## EXERCISE DETAILS
Could you give the entries again, exactly as written?

Top of GIVEN DATA

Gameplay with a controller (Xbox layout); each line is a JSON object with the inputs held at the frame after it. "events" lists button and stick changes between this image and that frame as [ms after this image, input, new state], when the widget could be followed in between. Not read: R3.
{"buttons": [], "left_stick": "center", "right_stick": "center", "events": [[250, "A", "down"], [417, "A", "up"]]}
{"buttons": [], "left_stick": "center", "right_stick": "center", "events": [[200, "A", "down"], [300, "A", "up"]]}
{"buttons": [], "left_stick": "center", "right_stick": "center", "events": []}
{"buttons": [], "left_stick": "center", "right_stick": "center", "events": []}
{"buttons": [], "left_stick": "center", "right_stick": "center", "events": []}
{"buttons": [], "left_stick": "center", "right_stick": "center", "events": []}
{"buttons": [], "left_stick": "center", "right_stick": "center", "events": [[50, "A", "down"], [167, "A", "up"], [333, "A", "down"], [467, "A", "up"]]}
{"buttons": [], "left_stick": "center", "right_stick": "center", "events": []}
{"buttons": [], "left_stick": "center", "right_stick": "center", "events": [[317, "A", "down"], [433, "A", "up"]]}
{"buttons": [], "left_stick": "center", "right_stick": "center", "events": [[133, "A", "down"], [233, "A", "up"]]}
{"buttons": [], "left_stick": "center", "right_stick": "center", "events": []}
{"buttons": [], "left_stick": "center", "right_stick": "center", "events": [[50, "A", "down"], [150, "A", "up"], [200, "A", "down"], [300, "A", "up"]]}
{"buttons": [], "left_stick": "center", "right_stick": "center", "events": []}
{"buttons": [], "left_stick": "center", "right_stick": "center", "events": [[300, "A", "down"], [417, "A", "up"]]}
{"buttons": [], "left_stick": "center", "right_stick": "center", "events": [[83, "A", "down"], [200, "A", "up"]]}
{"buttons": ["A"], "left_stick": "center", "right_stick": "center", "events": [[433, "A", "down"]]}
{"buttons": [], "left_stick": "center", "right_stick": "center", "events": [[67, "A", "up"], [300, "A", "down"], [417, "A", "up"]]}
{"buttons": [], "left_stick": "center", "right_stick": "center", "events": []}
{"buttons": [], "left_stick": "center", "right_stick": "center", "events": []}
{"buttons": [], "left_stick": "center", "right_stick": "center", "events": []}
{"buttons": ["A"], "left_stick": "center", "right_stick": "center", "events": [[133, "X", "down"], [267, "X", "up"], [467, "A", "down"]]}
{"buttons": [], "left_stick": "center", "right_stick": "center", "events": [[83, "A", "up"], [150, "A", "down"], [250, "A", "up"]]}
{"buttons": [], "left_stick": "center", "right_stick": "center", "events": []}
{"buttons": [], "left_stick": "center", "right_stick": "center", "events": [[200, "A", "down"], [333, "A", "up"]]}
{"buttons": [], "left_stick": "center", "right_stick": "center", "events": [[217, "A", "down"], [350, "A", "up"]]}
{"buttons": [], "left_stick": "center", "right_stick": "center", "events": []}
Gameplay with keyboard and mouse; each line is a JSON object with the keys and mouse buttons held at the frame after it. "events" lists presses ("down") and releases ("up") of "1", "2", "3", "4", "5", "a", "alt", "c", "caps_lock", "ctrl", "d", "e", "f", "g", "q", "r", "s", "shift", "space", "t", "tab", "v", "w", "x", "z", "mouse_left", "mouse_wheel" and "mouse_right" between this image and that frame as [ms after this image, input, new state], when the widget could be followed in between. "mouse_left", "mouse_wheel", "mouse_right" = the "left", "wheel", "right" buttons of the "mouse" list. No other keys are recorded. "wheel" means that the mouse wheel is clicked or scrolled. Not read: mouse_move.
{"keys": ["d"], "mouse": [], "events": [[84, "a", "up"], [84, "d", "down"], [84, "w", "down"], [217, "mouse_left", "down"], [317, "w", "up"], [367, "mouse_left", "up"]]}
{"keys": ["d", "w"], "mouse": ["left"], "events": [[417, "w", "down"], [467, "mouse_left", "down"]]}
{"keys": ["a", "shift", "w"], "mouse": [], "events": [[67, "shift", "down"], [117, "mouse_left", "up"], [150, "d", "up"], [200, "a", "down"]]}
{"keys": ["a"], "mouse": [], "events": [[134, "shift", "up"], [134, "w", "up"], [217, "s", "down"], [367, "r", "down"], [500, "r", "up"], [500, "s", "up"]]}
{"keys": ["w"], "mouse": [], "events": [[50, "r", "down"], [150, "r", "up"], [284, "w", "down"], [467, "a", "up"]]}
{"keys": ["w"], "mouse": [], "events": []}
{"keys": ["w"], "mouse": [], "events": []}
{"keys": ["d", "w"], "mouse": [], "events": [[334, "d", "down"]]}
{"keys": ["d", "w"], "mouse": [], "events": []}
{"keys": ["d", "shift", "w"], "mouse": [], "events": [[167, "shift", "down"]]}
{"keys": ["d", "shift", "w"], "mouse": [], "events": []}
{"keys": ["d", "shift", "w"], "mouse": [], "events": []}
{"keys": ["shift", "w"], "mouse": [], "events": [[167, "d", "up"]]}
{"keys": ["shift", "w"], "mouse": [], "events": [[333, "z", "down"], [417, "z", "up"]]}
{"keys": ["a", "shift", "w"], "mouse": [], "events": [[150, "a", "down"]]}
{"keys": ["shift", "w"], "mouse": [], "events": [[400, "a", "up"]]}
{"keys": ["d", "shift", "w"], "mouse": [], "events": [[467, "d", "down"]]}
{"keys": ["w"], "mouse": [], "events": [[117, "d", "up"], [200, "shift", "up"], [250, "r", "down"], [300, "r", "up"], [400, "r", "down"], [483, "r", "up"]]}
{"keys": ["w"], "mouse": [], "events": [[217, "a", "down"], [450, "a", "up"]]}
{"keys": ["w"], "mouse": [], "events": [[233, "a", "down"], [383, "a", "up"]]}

Bottom of GIVEN DATA

## RESPONSE BELOW
Gameplay with a controller (Xbox layout); each line is a JSON object with the inputs held at the frame after it. "events" lists button and stick changes between this image and that frame as [ms after this image, input, new state], when the widget could be followed in between. Not read: R3.
{"buttons": [], "left_stick": "center", "right_stick": "center", "events": [[250, "A", "down"], [417, "A", "up"]]}
{"buttons": [], "left_stick": "center", "right_stick": "center", "events": [[200, "A", "down"], [300, "A", "up"]]}
{"buttons": [], "left_stick": "center", "right_stick": "center", "events": []}
{"buttons": [], "left_stick": "center", "right_stick": "center", "events": []}
{"buttons": [], "left_stick": "center", "right_stick": "center", "events": []}
{"buttons": [], "left_stick": "center", "right_stick": "center", "events": []}
{"buttons": [], "left_stick": "center", "right_stick": "center", "events": [[50, "A", "down"], [167, "A", "up"], [333, "A", "down"], [467, "A", "up"]]}
{"buttons": [], "left_stick": "center", "right_stick": "center", "events": []}
{"buttons": [], "left_stick": "center", "right_stick": "center", "events": [[317, "A", "down"], [433, "A", "up"]]}
{"buttons": [], "left_stick": "center", "right_stick": "center", "events": [[133, "A", "down"], [233, "A", "up"]]}
{"buttons": [], "left_stick": "center", "right_stick": "center", "events": []}
{"buttons": [], "left_stick": "center", "right_stick": "center", "events": [[50, "A", "down"], [150, "A", "up"], [200, "A", "down"], [300, "A", "up"]]}
{"buttons": [], "left_stick": "center", "right_stick": "center", "events": []}
{"buttons": [], "left_stick": "center", "right_stick": "center", "events": [[300, "A", "down"], [417, "A", "up"]]}
{"buttons": [], "left_stick": "center", "right_stick": "center", "events": [[83, "A", "down"], [200, "A", "up"]]}
{"buttons": ["A"], "left_stick": "center", "right_stick": "center", "events": [[433, "A", "down"]]}
{"buttons": [], "left_stick": "center", "right_stick": "center", "events": [[67, "A", "up"], [300, "A", "down"], [417, "A", "up"]]}
{"buttons": [], "left_stick": "center", "right_stick": "center", "events": []}
{"buttons": [], "left_stick": "center", "right_stick": "center", "events": []}
{"buttons": [], "left_stick": "center", "right_stick": "center", "events": []}
{"buttons": ["A"], "left_stick": "center", "right_stick": "center", "events": [[133, "X", "down"], [267, "X", "up"], [467, "A", "down"]]}
{"buttons": [], "left_stick": "center", "right_stick": "center", "events": [[83, "A", "up"], [150, "A", "down"], [250, "A", "up"]]}
{"buttons": [], "left_stick": "center", "right_stick": "center", "events": []}
{"buttons": [], "left_stick": "center", "right_stick": "center", "events": [[200, "A", "down"], [333, "A", "up"]]}
{"buttons": [], "left_stick": "center", "right_stick": "center", "events": [[217, "A", "down"], [350, "A", "up"]]}
{"buttons": [], "left_stick": "center", "right_stick": "center", "events": []}
Gameplay with keyboard and mouse; each line is a JSON object with the keys and mouse buttons held at the frame after it. "events" lists presses ("down") and releases ("up") of "1", "2", "3", "4", "5", "a", "alt", "c", "caps_lock", "ctrl", "d", "e", "f", "g", "q", "r", "s", "shift", "space", "t", "tab", "v", "w", "x", "z", "mouse_left", "mouse_wheel" and "mouse_right" between this image and that frame as [ms after this image, input, new state], when the widget could be followed in between. "mouse_left", "mouse_wheel", "mouse_right" = the "left", "wheel", "right" buttons of the "mouse" list. No other keys are recorded. "wheel" means that the mouse wheel is clicked or scrolled. Not read: mouse_move.
{"keys": ["d"], "mouse": [], "events": [[84, "a", "up"], [84, "d", "down"], [84, "w", "down"], [217, "mouse_left", "down"], [317, "w", "up"], [367, "mouse_left", "up"]]}
{"keys": ["d", "w"], "mouse": ["left"], "events": [[417, "w", "down"], [467, "mouse_left", "down"]]}
{"keys": ["a", "shift", "w"], "mouse": [], "events": [[67, "shift", "down"], [117, "mouse_left", "up"], [150, "d", "up"], [200, "a", "down"]]}
{"keys": ["a"], "mouse": [], "events": [[134, "shift", "up"], [134, "w", "up"], [217, "s", "down"], [367, "r", "down"], [500, "r", "up"], [500, "s", "up"]]}
{"keys": ["w"], "mouse": [], "events": [[50, "r", "down"], [150, "r", "up"], [284, "w", "down"], [467, "a", "up"]]}
{"keys": ["w"], "mouse": [], "events": []}
{"keys": ["w"], "mouse": [], "events": []}
{"keys": ["d", "w"], "mouse": [], "events": [[334, "d", "down"]]}
{"keys": ["d", "w"], "mouse": [], "events": []}
{"keys": ["d", "shift", "w"], "mouse": [], "events": [[167, "shift", "down"]]}
{"keys": ["d", "shift", "w"], "mouse": [], "events": []}
{"keys": ["d", "shift", "w"], "mouse": [], "events": []}
{"keys": ["shift", "w"], "mouse": [], "events": [[167, "d", "up"]]}
{"keys": ["shift", "w"], "mouse": [], "events": [[333, "z", "down"], [417, "z", "up"]]}
{"keys": ["a", "shift", "w"], "mouse": [], "events": [[150, "a", "down"]]}
{"keys": ["shift", "w"], "mouse": [], "events": [[400, "a", "up"]]}
{"keys": ["d", "shift", "w"], "mouse": [], "events": [[467, "d", "down"]]}
{"keys": ["w"], "mouse": [], "events": [[117, "d", "up"], [200, "shift", "up"], [250, "r", "down"], [300, "r", "up"], [400, "r", "down"], [483, "r", "up"]]}
{"keys": ["w"], "mouse": [], "events": [[217, "a", "down"], [450, "a", "up"]]}
{"keys": ["w"], "mouse": [], "events": [[233, "a", "down"], [383, "a", "up"]]}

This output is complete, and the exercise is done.